Middle East distributor Spectrami targets UK and European acquisitions
Spectrami launched into the UK last year with backing from a multibillion-dollar investment fund
Dubai-based distributor Spectrami is set for an acquisition spree over the next 12 months as it looks to expand across the UK and Europe.
Founded in 2011 with a focus on security, Spectrami launched in the UK late last year after securing investment from multibillion-dollar Abu Dhabi-based investment fund KBBO.
Managing director Anand Choudha told CRN that Spectrami is "bullish" in its ambitions to grow the distributor out of the Middle East and across Europe.
"The UK is the gateway to the European market so we started with the UK operation last year, and now we've built a team of inside sales, channel account managers and a technical team," he said.
"While we do this we are also expanding to other geographies - we're getting into Germany and Benelux - and that is more down the acquisition route, so we're acquiring an existing company there and we're also looking to make some acquisitions in the UK because of the support that we have.
"The idea is that in the next two to three years we will grow fivefold and be an EMEA player. That's very aggressive growth and it won't happen organically, so we have in our strategy acquisitions across EMEA."
Spectrami currently distributes LogRhythm, A10 Networks and Red Hat in the Middle East, while carrying Anomali, CyberBit and Fidelis in the UK.
Choudha explained that the rationale behind the expansion into the UK and across the continent is the number of cybersecurity start-ups coming out of the US without any channel resources in Europe.
He said that Spectrami will act as a "vendor extension", helping to generate leads which will be passed back through the channel.
Consolidation in the distribution market, he said, has left a gap in the market for specialist distributors.
"If you look at the UK market, we felt that over the last few years a lot of acquisitions have happened and there is a strong gap in the security distribution space.

[Stored entries]
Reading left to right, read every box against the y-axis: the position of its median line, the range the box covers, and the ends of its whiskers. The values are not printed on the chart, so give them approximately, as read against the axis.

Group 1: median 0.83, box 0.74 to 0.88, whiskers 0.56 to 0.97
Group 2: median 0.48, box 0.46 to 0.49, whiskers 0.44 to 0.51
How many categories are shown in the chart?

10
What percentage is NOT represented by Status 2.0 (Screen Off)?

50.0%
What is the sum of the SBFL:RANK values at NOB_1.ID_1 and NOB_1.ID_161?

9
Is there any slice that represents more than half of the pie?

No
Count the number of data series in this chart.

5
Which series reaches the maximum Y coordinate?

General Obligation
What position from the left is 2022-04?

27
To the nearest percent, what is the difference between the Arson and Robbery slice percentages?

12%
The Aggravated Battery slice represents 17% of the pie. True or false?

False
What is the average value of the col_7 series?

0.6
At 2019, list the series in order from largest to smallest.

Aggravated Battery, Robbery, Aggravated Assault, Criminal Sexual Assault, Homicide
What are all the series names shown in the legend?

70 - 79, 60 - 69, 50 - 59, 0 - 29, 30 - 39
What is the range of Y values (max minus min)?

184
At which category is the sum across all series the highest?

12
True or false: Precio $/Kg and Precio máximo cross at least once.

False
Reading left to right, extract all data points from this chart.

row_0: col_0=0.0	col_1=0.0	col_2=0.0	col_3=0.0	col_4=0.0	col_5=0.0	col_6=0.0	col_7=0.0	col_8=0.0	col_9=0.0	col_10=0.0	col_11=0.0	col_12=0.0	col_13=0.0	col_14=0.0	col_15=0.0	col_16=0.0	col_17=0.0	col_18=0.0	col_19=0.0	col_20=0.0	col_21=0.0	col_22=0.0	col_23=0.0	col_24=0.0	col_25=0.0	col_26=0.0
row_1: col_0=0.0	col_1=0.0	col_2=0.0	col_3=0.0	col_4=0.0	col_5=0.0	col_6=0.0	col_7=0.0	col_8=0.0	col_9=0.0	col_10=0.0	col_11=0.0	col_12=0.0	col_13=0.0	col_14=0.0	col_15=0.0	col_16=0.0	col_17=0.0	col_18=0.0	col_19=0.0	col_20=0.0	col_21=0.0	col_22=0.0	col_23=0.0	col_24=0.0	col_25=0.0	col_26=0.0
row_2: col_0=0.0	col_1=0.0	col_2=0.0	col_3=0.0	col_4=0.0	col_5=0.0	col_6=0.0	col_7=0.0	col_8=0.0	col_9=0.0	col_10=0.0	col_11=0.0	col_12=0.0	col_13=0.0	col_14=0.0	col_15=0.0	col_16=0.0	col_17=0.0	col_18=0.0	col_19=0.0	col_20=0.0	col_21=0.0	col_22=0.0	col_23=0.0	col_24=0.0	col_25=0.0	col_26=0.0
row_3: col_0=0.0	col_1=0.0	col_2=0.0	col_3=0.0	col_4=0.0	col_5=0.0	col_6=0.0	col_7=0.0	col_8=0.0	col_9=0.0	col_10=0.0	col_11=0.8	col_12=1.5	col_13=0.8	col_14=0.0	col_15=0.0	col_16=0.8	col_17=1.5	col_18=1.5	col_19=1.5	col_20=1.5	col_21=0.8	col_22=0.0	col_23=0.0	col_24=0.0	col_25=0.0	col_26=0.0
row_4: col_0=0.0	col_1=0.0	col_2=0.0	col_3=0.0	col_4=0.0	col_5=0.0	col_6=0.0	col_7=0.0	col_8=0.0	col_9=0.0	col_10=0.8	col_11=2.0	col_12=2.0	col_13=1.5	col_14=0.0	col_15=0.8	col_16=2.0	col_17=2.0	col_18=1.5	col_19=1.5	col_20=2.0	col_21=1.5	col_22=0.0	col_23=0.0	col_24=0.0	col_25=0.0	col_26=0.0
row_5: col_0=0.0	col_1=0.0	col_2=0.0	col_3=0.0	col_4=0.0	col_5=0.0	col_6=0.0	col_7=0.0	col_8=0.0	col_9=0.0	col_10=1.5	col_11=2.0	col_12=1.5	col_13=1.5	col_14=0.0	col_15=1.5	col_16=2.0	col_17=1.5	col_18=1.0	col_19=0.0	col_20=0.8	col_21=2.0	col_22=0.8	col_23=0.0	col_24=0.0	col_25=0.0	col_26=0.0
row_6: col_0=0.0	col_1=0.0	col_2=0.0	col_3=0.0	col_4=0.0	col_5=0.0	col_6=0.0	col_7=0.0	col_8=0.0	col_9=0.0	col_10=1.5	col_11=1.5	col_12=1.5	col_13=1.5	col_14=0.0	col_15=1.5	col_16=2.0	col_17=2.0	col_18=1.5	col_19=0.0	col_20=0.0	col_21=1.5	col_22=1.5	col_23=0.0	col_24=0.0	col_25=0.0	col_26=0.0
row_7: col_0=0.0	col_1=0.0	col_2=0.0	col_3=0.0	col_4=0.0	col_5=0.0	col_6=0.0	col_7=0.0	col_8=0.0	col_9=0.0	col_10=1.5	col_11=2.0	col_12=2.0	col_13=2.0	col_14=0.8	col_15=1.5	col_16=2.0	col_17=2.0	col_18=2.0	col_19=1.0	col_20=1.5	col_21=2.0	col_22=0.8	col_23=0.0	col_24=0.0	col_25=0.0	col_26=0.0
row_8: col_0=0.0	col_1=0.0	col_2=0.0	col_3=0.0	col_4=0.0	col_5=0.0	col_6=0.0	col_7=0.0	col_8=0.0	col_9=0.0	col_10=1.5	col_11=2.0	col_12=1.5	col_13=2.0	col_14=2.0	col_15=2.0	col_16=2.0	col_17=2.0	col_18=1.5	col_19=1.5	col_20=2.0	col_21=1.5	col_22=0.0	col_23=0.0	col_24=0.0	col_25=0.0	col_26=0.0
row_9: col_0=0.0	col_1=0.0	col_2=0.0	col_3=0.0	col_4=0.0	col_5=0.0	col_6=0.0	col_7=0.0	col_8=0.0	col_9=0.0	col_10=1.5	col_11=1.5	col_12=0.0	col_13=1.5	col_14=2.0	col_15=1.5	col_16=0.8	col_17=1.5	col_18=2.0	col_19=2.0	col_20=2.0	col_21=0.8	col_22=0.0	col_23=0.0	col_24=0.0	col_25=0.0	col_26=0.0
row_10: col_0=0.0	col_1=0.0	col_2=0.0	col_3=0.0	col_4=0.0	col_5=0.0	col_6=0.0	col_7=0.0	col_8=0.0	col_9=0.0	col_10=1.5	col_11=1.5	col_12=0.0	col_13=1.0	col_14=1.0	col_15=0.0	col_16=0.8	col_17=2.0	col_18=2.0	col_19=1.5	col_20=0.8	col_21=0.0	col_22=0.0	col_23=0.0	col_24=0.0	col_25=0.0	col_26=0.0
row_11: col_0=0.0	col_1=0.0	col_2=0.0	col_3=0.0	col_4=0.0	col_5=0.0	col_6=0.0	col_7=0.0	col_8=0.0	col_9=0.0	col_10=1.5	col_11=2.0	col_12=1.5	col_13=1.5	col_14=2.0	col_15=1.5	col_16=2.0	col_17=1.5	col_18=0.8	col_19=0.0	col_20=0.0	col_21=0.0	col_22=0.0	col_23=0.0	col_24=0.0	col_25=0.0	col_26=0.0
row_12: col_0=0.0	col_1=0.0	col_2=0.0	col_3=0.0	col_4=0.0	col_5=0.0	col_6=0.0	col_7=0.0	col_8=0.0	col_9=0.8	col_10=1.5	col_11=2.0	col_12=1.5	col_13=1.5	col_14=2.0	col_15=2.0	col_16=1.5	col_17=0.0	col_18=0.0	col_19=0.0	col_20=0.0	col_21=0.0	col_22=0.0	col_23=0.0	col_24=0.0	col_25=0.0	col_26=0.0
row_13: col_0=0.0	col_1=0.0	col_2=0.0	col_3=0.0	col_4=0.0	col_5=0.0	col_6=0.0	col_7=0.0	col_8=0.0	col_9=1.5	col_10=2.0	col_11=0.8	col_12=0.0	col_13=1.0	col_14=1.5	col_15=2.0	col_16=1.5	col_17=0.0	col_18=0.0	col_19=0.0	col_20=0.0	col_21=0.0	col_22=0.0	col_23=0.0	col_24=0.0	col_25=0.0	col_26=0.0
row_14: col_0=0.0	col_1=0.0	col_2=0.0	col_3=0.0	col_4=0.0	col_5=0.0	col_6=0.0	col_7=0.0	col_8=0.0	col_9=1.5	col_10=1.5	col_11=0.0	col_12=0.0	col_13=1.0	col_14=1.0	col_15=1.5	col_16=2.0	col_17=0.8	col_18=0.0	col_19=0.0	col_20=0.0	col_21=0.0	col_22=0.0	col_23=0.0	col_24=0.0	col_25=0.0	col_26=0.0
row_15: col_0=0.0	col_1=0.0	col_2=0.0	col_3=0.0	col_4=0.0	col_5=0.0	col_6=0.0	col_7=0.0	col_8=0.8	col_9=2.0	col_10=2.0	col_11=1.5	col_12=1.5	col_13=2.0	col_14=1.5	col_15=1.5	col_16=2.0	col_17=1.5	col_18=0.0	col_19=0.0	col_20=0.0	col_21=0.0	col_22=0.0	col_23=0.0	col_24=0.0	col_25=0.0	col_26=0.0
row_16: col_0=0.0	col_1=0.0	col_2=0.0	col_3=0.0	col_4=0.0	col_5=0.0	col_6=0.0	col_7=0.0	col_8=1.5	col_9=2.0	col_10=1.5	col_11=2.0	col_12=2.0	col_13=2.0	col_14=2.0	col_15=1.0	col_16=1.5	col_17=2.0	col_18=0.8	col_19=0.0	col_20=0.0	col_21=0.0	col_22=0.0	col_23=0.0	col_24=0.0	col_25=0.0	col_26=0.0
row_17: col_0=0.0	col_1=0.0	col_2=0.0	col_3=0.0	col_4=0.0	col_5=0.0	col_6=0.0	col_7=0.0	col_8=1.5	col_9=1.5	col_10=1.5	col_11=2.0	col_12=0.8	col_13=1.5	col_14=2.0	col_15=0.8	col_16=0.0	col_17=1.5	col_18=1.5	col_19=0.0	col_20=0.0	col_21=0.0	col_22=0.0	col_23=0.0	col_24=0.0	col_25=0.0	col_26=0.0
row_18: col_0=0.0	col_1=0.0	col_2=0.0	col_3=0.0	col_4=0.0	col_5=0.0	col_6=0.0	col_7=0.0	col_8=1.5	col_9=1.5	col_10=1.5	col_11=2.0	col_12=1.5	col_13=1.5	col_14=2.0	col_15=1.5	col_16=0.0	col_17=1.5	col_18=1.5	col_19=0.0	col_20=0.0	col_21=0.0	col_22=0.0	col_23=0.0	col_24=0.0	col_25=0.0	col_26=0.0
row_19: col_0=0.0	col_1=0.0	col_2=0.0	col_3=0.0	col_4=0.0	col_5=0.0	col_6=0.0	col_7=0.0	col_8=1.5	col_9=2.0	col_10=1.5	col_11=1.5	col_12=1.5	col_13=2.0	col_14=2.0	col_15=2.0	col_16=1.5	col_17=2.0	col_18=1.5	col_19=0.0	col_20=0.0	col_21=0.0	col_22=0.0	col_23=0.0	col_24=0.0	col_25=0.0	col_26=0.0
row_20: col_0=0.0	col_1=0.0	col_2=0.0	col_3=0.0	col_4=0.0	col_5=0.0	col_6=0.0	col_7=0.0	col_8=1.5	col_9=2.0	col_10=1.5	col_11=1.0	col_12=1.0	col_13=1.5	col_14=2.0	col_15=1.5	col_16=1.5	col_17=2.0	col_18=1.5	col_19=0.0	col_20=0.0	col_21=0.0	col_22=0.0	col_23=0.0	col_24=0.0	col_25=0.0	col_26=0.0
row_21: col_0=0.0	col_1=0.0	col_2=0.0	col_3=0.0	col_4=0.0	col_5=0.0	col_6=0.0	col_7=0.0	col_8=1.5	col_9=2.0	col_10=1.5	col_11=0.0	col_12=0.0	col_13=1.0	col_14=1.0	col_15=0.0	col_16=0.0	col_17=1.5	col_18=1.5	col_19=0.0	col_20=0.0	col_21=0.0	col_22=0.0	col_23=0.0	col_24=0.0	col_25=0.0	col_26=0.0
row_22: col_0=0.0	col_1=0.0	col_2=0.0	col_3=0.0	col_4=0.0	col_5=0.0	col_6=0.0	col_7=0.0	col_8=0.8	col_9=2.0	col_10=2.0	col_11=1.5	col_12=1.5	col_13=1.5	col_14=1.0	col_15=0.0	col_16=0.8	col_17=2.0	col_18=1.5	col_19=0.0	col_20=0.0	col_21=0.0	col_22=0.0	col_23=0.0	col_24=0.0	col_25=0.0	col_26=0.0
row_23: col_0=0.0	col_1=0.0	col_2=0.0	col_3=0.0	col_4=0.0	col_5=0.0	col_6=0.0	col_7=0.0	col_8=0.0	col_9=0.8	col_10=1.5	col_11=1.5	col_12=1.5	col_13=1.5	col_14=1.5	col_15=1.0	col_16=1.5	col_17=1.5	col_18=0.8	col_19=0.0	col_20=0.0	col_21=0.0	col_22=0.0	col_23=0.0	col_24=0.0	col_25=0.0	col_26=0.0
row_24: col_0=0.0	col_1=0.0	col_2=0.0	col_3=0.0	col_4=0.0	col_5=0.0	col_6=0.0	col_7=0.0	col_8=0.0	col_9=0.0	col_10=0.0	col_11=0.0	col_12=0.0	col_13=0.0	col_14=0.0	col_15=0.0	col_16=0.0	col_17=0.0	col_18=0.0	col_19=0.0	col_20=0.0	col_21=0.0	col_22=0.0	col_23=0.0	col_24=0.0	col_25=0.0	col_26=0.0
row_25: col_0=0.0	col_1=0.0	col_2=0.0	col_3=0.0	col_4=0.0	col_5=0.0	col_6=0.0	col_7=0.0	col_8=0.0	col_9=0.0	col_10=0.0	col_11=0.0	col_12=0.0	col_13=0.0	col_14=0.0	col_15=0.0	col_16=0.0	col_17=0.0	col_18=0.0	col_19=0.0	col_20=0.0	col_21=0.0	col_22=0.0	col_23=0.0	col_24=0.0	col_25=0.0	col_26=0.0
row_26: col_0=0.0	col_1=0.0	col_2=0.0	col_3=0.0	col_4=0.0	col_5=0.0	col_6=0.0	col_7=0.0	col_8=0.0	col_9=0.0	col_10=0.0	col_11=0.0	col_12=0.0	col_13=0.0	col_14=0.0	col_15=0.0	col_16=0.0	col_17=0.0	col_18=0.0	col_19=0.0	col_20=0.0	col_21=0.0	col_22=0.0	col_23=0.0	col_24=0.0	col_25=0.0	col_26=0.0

# [WHAT IS BEING ASKED]
Please summarize the article on Spectrami in two sentences. The listing is separate material from the article on Spectrami.

# [SOLUTION BELOW]
Dubai-based distributor Spectrami, which launched in the UK late last year after securing investment from Abu Dhabi-based fund KBBO, is set for an acquisition spree over the next 12 months to expand across the UK and Europe. Its managing director says it aims to grow fivefold in two to three years and become an EMEA player, citing US cybersecurity start-ups with no channel resources in Europe and a gap for specialist distributors left by consolidation.